Clinic: Graduate Institute, Fall 2013
Beneficiary: Mr. Sergey Ripinsky and Ms. Kendra Magraw, UNCTAD



Executive Summary

Read the full report here


There is a growing concern with regards to the significant losses of national tax revenues because of sophisticated tax planning by multinational enterprise (MNEs) aimed at shifting profits in ways that erode the taxable base. International legal systems created to regulate directly or indirectly such conducts of MNEs have so far proven ineffective in preventing tax base erosion and profit shifting (BEPS) from occurring. The purpose of this memorandum is to show the reason why this is the case.

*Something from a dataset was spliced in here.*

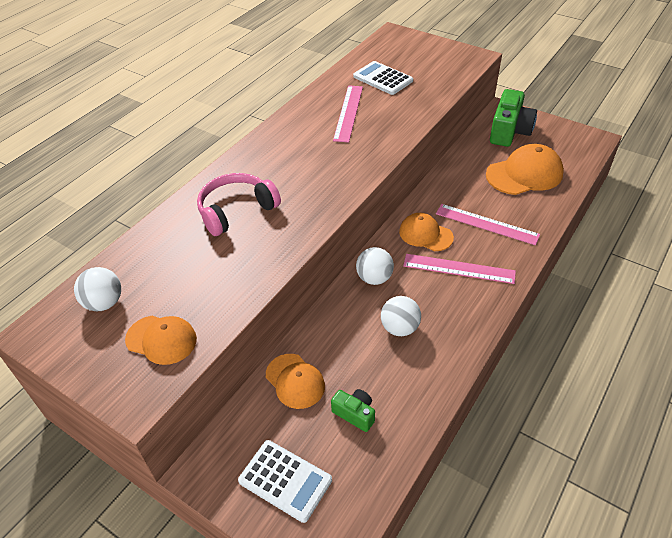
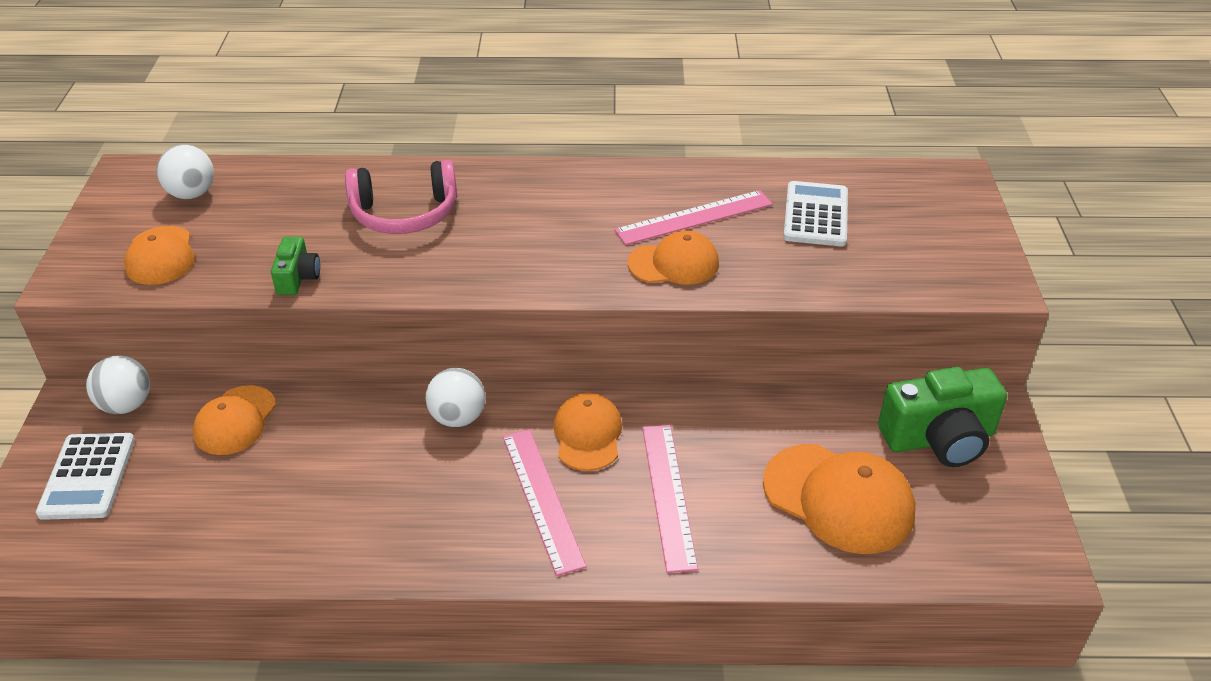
camera: 55 degrees right, 5 degrees down
pink headphones [197,173,281,236] -> pink headphones turned 150 degrees clockwise [345,160,457,234]
green camera [331,389,375,432] -> green camera moved to [271,236,320,295]
white ball [381,296,421,336] -> white ball moved to [86,356,150,414]
none -> orange cap [628,231,719,284]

As BEPS is the result of the conduct of private actors, MNEs in particular, it is bilateral taxation treaties that are directly relevant to this phenomenon. However, they leave legal loopholes that make strategic tax planning possible providing opportunity for BEPS; as the traditional concept of permanent establishment can easily be manipulated, it is no longer an effective nexus providing a basis for taxation; exemption rules, originally designed to prevent double-taxation, can be exploited in a way to lead to double non-taxation; the arm’s length principle, commonly underlying transfer pricing allocations, can be abused so as to separate income from the economic activity that produces it and allowing profits to be shifted to low tax environments. Consequently, other branches of international economic law, i.e. international investment as well as trade law, which are also directly or indirectly relevant to taxation, need to be explored.

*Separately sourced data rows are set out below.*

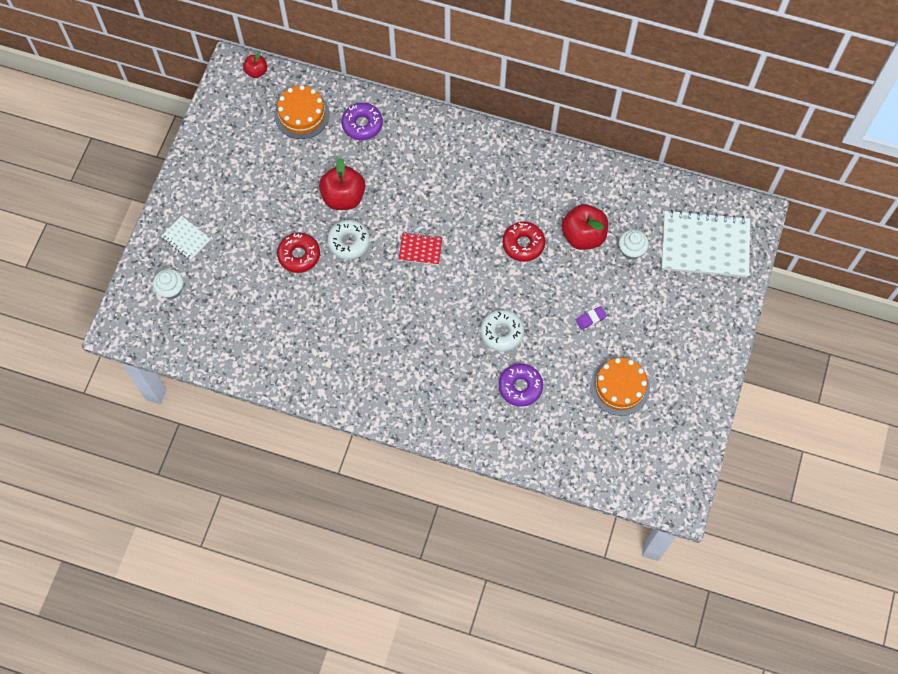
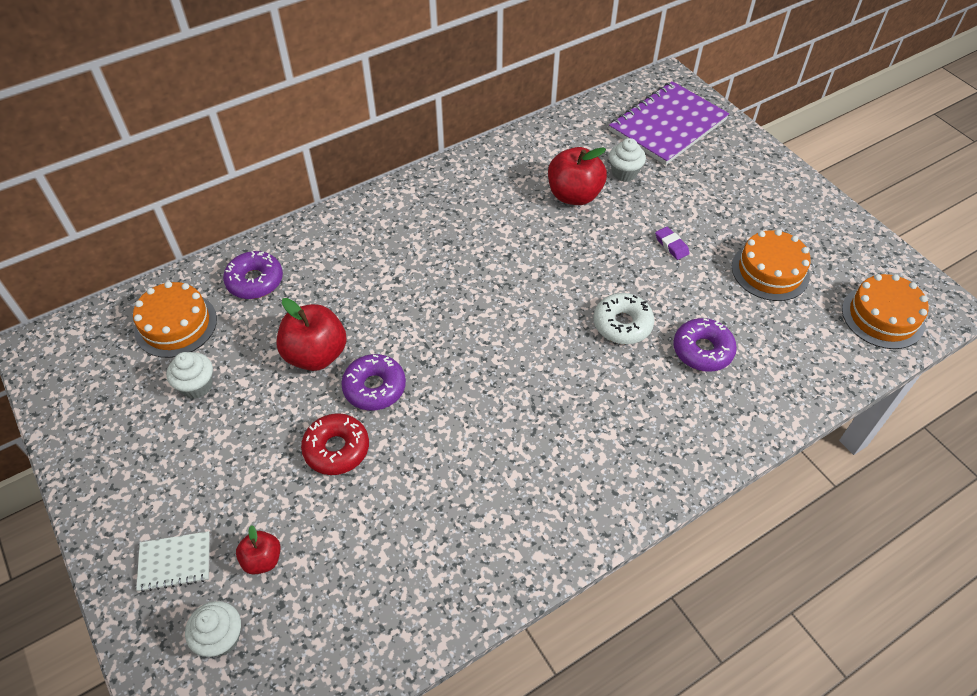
camera: 50 degrees left, 15 degrees down
red apple [243,51,267,78] -> red apple moved to [236,525,281,575]
white donut [327,219,370,260] -> purple donut [341,354,406,410]
red notebook [399,233,443,265] -> none
red donut [502,222,545,262] -> none
purple eraser [576,306,607,330] -> purple eraser turned 45 degrees counterclockwise [655,227,690,260]
white notebook [662,210,750,277] -> purple notebook [609,81,729,165]
none -> white cupcake [167,352,213,399]
none -> orange cake [842,274,929,349]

International investment law, which regulates the conduct of host States, not investors, has by definition little chance to address BEPS. In addition to this, several limitations have been identified; as a lot of investment treaties exclude taxation issues from their scope of application, BEPS is placed outside the scope of investment law accordingly; to the extent that an investment treaty is applicable to taxation, it can be a regulatory measure to be scrutinized by investment arbitration, and thereby there exists a limited possibility that a measure against BEPS is alleged to constitute a violation of an investment treaty and/or contractual obligations resulting from ‘tax stabilization clauses’; conversely, the usefulness of counterclaims before investment arbitration, which theoretically has a potential to tackle BEPS in the context of investment law, will be limited in the light of current jurisprudence.